魚食材最前線(1) 魚の旬を考える

1992.05.18 4号 20面

初めに魚の旬について考えてみよう。

一昔前は魚には必ず旬があり旬の過ぎた魚は見向きもしなかった。例外的に下りガツオといって秋9月中旬から12月初旬まで、三陸沖から銚子沖までで獲れるカツオは大変油が乗って美味で食通の間では大変喜ばれていた。しかし、現在はそんなことはおかまいなしに店頭で、レストランで、売られ消費者も食べたり買ったりしている。なぜなのだろう。私は大きく三つ程原因があると思う。

第一に世界各地から鮮魚、冷凍魚、加工品が輸入される様になったことや国内冷凍、輸送技術の進歩。

第二に養殖、畜養技術の進歩により多種類の魚が旬と関係なく生産出荷される様になったこと。

第三には旬以外にいつも魚が出まわり、消費者も旬に無頓着になったこと。

以上三点をそれぞれもう少し掘り下げ失なわれた魚の旬と日本人特有の舌の感覚を再び世界一に戻す一助になれば幸いである。始めに第一の問題‐‐。

(イ)輸送、特に飛行機を使用した輸送技術の進歩と輸送単価の引き下げ。

(ロ)各国が二〇〇カイリ専管宣言以後、自国で漁獲し輸出による外貨獲得等によって日本の技術を取り入れ、魚獲、鮮度保持技術の向上。

(イ)については、一例を上げると、一五年程前にアメリカ・ボストン、カナダ・ニューアァンドランド等で、今年問題になったクロマグロが、レジャー産業、スポーツ・フィッシングで獲られた物は当然アメリカでは食べない。このマグロを日本に送り商売として成立させられないかと考えた。
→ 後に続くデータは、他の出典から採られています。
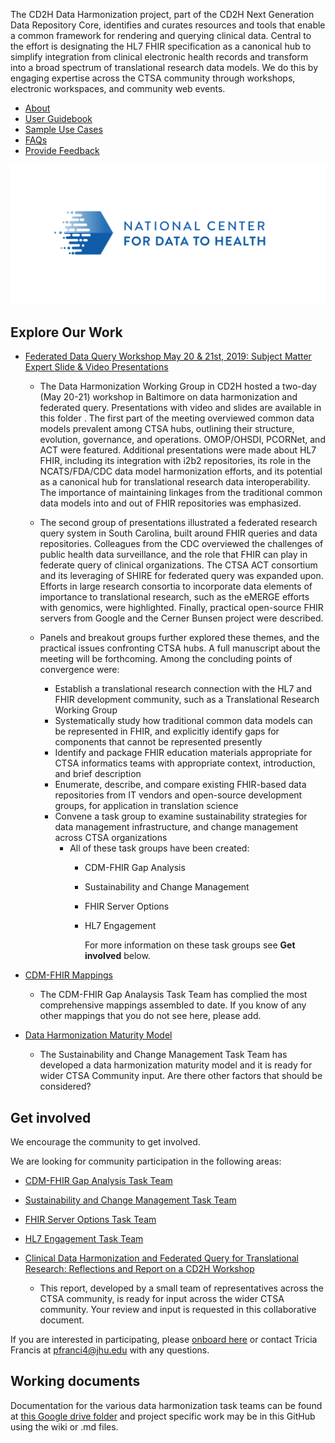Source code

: The CD2H Data Harmonization project, part of the CD2H Next Generation Data Repository Core, identifies and curates resources and tools that enable a common framework for rendering and querying clinical data. Central to the effort is designating the HL7 FHIR specification as a canonical hub to simplify integration from clinical electronic health records and transform into a broad spectrum of translational research data models. We do this by engaging expertise across the CTSA community through workshops, electronic workspaces, and community web events.

* [About](pages/about.md)
* [User Guidebook](pages/user_guidebook.md)
* [Sample Use Cases](pages/use_cases/index.md)
* [FAQs](pages/faqs.md)
* [Provide Feedback](pages/provide_feedback.md)

![](./images/CD2H_color_logo.png)

## Explore Our Work
* [Federated Data Query Workshop May 20 & 21st, 2019: Subject Matter Expert Slide & Video Presentations](https://drive.google.com/drive/folders/1kgcoV8BW_9Zg7XLwObw9HXAO4aJLamQQ?usp=sharing) 

    * The Data Harmonization Working Group in CD2H hosted a two-day (May 20-21) workshop in Baltimore on data harmonization and federated query.  Presentations with video and slides are available in this folder .  The first part of the meeting overviewed common data models prevalent among CTSA hubs, outlining their structure, evolution, governance, and operations.  OMOP/OHSDI, PCORNet, and ACT were featured.  Additional presentations were made about HL7 FHIR, including its integration with i2b2 repositories, its role in the NCATS/FDA/CDC data model harmonization efforts, and its potential as a canonical hub for translational research data interoperability.   The importance of maintaining linkages from the traditional common data models into and out of FHIR repositories was emphasized.

    * The second group of presentations illustrated a federated research query system in South Carolina, built around FHIR queries and data repositories.  Colleagues from the CDC overviewed the challenges of public health data surveillance, and the role that FHIR can play in federate query of clinical organizations.  The CTSA ACT consortium and its leveraging of SHIRE for federated query was expanded upon.  Efforts in large research consortia to incorporate data elements of importance to translational research, such as the eMERGE efforts with genomics, were highlighted.   Finally, practical open-source FHIR servers from Google and the Cerner Bunsen project were described.

    * Panels and breakout groups further explored these themes, and the practical issues confronting CTSA hubs.  A full manuscript about the meeting will be forthcoming.  Among the concluding points of convergence were:

        * Establish a translational research connection with the HL7 and FHIR development community, such as a Translational Research Working Group
        * Systematically study how traditional common data models can be represented in FHIR, and explicitly identify gaps for components that cannot be represented presently
        * Identify and package FHIR education materials appropriate for CTSA informatics teams with appropriate context, introduction, and brief description
        * Enumerate, describe, and compare existing FHIR-based data repositories from IT vendors and open-source development groups, for application in translation science
        * Convene a task group to examine sustainability strategies for data management infrastructure, and change management across CTSA organizations
            * All of these task groups have been created:
              * CDM-FHIR Gap Analysis
              * Sustainability and Change Management
              * FHIR Server Options
              * HL7 Engagement

                For more information on these task groups see **Get involved** below.

* [CDM-FHIR Mappings](https://drive.google.com/drive/folders/1Mrt0xFfvcYhOfoAq_KnT7R5bYk7TZ6h0?usp=sharing)
    * The CDM-FHIR Gap Analaysis Task Team has complied the most comprehensive mappings assembled to date. If you know of any other mappings that you do not see here, please add.    
* [Data Harmonization Maturity Model](https://docs.google.com/document/d/1IKKbSxe19ZgayDnv5cqTUzDswNGWQvKZNUc2IgZvaL8/edit?usp=sharing)
    * The Sustainability and Change Management Task Team has developed a data harmonization maturity model and it is ready for wider CTSA Community input.  Are there other factors that should be considered?


## Get involved
We encourage the community to get involved. 

We are looking for community participation in the following areas:
- [CDM-FHIR Gap Analysis Task Team](https://drive.google.com/drive/folders/1TUwrDaH-2eRv3ofkY1tm2NbX7XttK3hx?usp=sharing)
- [Sustainability and Change Management Task Team](https://drive.google.com/drive/folders/16vL1yckE9rliOoVB6yufTN7x_yOOAxUH?usp=sharing) 
- [FHIR Server Options Task Team](https://docs.google.com/document/d/1_32CiANmo8W1TRG5IofqzJZmpgtu-s1jNenXu_efmtg/edit?usp=sharing)
- [HL7 Engagement Task Team](https://docs.google.com/document/d/1Li6X6W2ck_XhYWr6RhpHtAaFI8rJmJAnjVQwvokhy14/edit?usp=sharing) 

- [Clinical Data Harmonization and Federated Query for Translational Research: Reflections and Report on a CD2H Workshop](https://docs.google.com/document/d/1fda3KLqPfDsAJ3Ah1MdqpxC4PSoCXBNy9ATWSiFG8CY/edit?usp=sharing) 
    * This report, developed by a small team of representatives across the CTSA community, is ready for input across the wider CTSA community.  Your review and input is requested in this collaborative document.   
    
If you are interested in participating, please [onboard here](http://bit.ly/cd2h-onboarding-form) or contact Tricia Francis at pfranci4@jhu.edu with any questions.

## Working documents
Documentation for the various data harmonization task teams can be found at [this Google drive folder](https://drive.google.com/drive/folders/14cMMsDExi7KsmkX49d8_zX7ojeCuW7_P?usp=sharing)
and project specific work may be in this GitHub using the wiki or .md files.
その最初の計画を立てたのがJALである。JALは何とか荷物運賃収入を取りたかったので、日本の商社、水産会社等に話して持ち込んだが皆半信半疑だった。現在はアメリカのみでなくヨーロッパや東南アジア、オーストラリア等世界中から輸入され、生マグロでは、これら輸入品が無ければ対応出来ない時代になった。鯛も同様に空輸され、これはオーストラリアが、日本と逆で日本の夏はオーストラリアでは冬で緯度が逆緯度で日本で獲れる同種の魚が獲れるので、日本のシーズンオフに空輸されて来る。またサンマのシーズンでは昔は浜でしか食べられなかった刺身が現在は東京でも食べられる様になったのも輸送技術の発達によるものと思われる。

これは(ロ)についても同じことで(ロ)の技術進歩と(イ)の技術的進歩との相乗効果で成し得たことと思う。

この様に経済消費形態が変化し、それに合せて魚の流通、漁獲環境の変化等が魚の旬という問題が忘れさせ、消費者も昔の様にこだわらなくなってしまったのではないかと思われる。

ただ残念なことには経済環境の変化からまた家族構成の少人数化により旬だから安く沢山売る沢山食べさせることが出来なくなったことは残念なことだと思う。しかし経済上の面から考えると昔を知る者として単なるノスタルジアではなく、とても悲しいことでありもう一度旬が来る「待遠しさ」と「おいしさ」と「安さ」を取り戻す様にレストラン、料理屋、すし屋等の皆様と考え実現出来ることを考えたいと思う。